#### EXERCISE INSTRUCTIONS:
Please copy the material from its first line through the line containing "Suivez ces stratégies", swapping "prospects" for "clients" and leaving everything else unchanged.

#### DATA IN THIS EXERCISE:
# # # #

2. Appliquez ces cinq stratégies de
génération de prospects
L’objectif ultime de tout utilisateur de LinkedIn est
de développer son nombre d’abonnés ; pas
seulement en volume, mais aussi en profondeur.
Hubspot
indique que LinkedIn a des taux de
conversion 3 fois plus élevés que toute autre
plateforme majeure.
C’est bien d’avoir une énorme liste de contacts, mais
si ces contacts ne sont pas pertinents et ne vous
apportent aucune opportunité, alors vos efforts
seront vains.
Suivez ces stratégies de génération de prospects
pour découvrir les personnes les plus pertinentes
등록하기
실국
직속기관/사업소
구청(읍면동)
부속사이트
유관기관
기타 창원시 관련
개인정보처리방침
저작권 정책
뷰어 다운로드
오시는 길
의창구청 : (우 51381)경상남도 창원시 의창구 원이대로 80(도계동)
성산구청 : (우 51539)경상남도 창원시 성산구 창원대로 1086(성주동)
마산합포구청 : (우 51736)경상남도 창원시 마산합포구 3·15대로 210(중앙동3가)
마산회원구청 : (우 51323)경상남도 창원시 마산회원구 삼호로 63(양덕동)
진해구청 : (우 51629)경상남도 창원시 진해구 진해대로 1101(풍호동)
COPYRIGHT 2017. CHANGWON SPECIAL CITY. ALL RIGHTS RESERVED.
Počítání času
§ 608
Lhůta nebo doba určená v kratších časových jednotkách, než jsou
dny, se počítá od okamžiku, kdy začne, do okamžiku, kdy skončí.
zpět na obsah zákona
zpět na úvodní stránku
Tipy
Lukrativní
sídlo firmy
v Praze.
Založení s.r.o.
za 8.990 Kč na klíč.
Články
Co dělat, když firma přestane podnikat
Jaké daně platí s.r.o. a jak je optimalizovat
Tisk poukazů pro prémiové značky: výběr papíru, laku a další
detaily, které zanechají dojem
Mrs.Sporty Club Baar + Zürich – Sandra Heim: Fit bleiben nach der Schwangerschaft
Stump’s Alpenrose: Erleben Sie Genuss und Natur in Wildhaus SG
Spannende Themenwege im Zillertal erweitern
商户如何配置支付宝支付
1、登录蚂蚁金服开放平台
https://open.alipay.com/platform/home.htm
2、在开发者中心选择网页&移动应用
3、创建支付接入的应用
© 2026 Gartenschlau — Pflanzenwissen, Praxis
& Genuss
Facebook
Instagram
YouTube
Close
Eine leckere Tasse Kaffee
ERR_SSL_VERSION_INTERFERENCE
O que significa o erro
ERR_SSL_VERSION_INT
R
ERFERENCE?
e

# # # #

#### WRITTEN SOLUTION:
2. Appliquez ces cinq stratégies de
génération de clients
L’objectif ultime de tout utilisateur de LinkedIn est
de développer son nombre d’abonnés ; pas
seulement en volume, mais aussi en profondeur.
Hubspot
indique que LinkedIn a des taux de
conversion 3 fois plus élevés que toute autre
plateforme majeure.
C’est bien d’avoir une énorme liste de contacts, mais
si ces contacts ne sont pas pertinents et ne vous
apportent aucune opportunité, alors vos efforts
seront vains.
Suivez ces stratégies de génération de clients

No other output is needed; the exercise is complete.